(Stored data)
*** Block opens ***

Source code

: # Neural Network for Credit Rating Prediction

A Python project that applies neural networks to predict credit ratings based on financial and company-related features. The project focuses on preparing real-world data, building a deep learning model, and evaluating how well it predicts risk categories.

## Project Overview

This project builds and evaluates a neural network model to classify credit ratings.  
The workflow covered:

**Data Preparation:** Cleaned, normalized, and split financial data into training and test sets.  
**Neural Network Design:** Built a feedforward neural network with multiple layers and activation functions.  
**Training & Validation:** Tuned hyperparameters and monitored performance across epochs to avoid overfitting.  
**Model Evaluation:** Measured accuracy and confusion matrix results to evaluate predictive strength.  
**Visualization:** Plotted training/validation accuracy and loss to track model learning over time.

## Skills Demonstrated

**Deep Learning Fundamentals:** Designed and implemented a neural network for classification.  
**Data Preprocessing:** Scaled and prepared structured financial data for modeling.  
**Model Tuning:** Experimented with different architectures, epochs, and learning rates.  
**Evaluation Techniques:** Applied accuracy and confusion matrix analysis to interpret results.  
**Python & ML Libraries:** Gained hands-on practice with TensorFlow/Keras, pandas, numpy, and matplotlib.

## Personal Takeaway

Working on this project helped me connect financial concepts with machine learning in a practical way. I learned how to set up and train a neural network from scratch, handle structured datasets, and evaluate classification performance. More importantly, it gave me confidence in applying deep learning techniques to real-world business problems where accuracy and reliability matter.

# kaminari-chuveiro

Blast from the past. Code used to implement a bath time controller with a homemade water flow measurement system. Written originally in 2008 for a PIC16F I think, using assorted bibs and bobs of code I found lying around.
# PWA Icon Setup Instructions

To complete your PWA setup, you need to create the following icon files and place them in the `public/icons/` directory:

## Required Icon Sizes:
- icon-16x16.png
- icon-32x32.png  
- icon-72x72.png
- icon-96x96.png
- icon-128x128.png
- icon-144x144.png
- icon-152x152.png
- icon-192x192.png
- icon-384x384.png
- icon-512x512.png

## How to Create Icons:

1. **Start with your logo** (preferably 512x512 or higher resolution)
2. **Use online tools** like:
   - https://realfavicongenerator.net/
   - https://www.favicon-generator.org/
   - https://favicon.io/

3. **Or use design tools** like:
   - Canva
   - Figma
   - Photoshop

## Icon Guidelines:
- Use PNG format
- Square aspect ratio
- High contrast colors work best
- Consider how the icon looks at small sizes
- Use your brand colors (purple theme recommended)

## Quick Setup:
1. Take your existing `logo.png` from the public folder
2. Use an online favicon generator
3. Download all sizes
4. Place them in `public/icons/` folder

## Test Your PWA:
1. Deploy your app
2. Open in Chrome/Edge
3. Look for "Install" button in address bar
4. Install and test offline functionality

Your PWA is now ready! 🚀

*** Block closes ***

## Task to complete
Rename "Neural Network" to "Deep Learning Model" in the lines running from the start of the items through the line containing "Credit Rating Prediction", and write out those lines with nothing else changed.

## Solution
Source code

: # Deep Learning Model for Credit Rating Prediction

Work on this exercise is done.